The Problem!
My colleague Karl Grainger has had a T-SQL problem today that we spent a bit of brain power figuring out so I figured it was worth blogging about.
The situation was that he had a slowly changing dimension that had an effective date on each row, that being the date on which that record becomes the current record for the item. [I'll demo this in terms of "widgets"!!!]
First, create our slowly changing dimension (SCD) table:
create table WidgetSCD
(
widget varchar(15)
, SomeProperty char(1)
, EffectiveDate datetime
)
The EffectiveDate column marks the date that the SomeProperty attribute of the widget changes. In other words the date that the record becomes 'current'. We also need some data:
insert WidgetSCD values ('ThisWidget', 'A', '2005-01-01')
+++++
Challenge 1:
In the T-SQL post, what does the EffectiveDate column mark?
Challenge 2:
Name every column defined in the WidgetSCD table in the T-SQL post.
The lines that come after this have no role here.

Material shown:
+++++
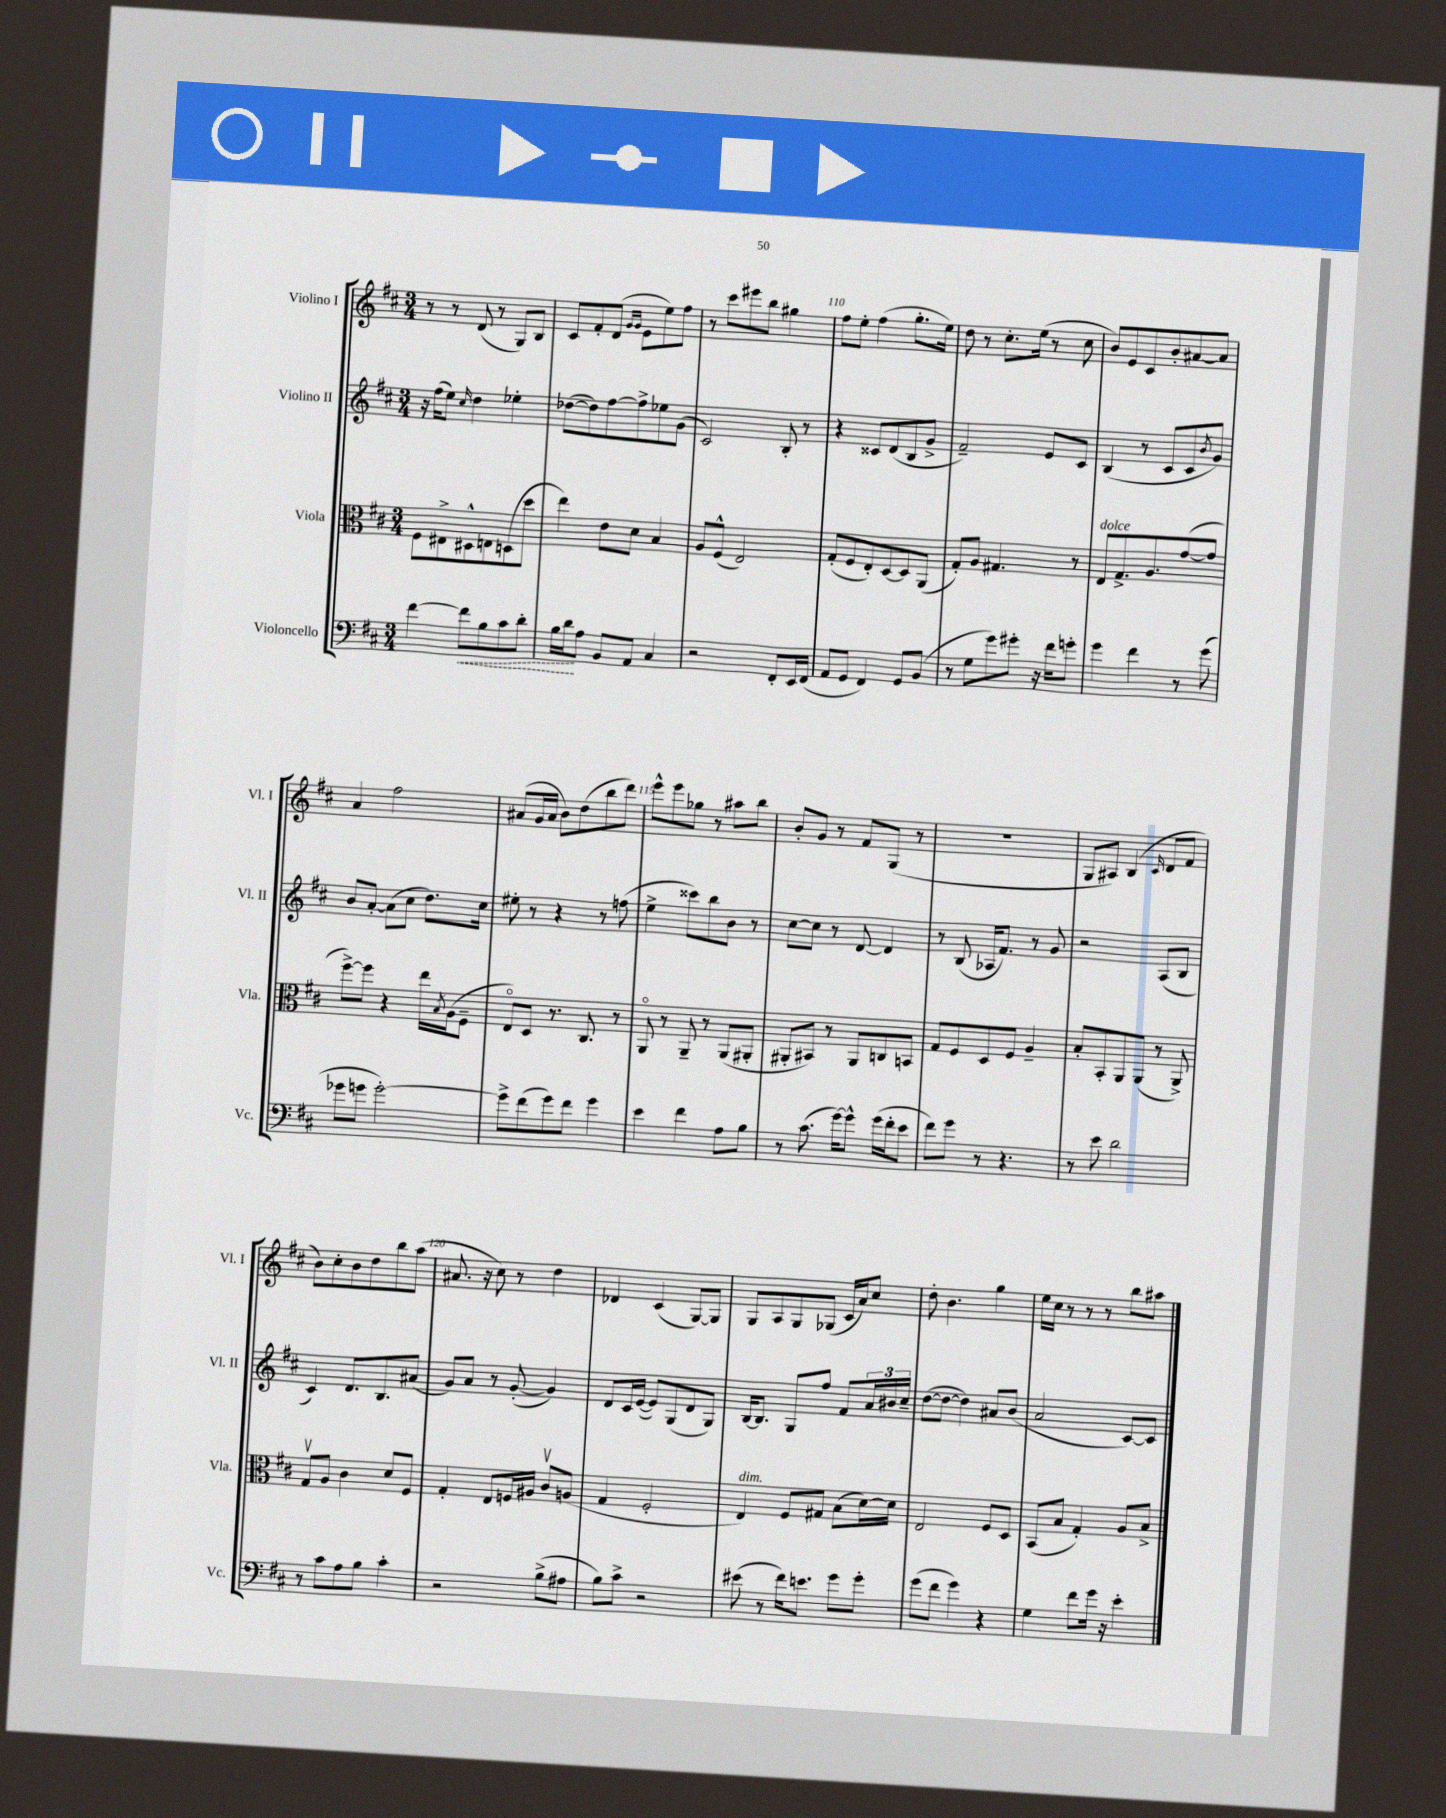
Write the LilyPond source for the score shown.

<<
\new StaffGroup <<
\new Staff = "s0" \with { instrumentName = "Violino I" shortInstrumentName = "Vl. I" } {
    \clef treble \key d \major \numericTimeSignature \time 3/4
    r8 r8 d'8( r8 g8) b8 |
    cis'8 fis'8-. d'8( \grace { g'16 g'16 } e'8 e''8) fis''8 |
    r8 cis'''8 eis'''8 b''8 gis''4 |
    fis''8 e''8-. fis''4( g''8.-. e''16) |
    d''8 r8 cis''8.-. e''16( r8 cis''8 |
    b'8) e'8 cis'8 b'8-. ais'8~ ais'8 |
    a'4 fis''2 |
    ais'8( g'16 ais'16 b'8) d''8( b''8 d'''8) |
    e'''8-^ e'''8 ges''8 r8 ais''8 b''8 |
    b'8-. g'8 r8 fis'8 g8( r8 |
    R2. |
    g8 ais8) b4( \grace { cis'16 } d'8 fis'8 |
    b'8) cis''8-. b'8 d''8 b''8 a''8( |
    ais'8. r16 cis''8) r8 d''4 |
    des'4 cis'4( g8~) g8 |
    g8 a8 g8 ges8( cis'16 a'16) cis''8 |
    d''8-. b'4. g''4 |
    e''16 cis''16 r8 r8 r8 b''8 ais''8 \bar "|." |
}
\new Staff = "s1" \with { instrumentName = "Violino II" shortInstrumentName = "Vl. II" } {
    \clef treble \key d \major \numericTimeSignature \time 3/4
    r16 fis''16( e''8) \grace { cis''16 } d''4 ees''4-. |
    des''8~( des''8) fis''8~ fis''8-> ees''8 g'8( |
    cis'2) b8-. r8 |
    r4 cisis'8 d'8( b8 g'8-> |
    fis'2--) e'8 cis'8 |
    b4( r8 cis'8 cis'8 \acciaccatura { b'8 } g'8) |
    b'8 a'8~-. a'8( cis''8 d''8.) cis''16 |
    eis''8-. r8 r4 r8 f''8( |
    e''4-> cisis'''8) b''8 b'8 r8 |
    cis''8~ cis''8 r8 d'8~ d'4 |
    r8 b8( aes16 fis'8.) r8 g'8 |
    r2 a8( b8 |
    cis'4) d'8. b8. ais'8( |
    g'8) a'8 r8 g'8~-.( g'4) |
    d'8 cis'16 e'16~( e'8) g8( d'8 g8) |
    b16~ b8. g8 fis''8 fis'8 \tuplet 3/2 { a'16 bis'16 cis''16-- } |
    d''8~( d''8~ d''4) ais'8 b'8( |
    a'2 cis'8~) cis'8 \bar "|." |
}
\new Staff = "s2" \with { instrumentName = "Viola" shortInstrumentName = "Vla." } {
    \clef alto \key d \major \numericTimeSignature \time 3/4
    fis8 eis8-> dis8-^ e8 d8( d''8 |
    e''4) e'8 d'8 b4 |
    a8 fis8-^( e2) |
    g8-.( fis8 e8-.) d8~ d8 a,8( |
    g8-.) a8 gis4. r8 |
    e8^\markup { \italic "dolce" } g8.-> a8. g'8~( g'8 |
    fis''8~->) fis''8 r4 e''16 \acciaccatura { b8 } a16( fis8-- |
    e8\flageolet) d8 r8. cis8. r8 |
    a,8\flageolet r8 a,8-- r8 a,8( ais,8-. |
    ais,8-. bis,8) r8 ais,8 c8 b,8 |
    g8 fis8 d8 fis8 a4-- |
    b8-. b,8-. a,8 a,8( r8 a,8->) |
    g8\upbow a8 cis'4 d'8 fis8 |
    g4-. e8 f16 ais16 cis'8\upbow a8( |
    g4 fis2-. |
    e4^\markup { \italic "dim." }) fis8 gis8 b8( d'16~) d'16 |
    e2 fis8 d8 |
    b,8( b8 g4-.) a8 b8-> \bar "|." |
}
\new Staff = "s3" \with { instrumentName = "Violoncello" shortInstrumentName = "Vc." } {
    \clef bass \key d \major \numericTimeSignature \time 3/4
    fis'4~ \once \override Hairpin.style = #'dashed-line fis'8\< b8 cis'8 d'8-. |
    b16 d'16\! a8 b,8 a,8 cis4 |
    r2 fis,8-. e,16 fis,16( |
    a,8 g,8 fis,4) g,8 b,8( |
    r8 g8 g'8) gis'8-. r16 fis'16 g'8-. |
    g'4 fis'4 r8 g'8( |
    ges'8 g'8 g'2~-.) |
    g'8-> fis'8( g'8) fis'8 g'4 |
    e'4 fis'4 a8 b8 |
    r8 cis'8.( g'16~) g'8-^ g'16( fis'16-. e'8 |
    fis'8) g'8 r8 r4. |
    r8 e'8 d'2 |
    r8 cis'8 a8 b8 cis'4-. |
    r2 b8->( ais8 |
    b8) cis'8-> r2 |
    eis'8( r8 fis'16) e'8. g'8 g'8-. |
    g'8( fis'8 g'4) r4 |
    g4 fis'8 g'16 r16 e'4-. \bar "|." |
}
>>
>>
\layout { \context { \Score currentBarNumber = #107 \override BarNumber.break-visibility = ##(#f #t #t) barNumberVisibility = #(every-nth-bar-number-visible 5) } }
+++++
Complete response 1:
The date that the widget's SomeProperty attribute changes, which is the date the record becomes current.

Complete response 2:
widget, SomeProperty, EffectiveDate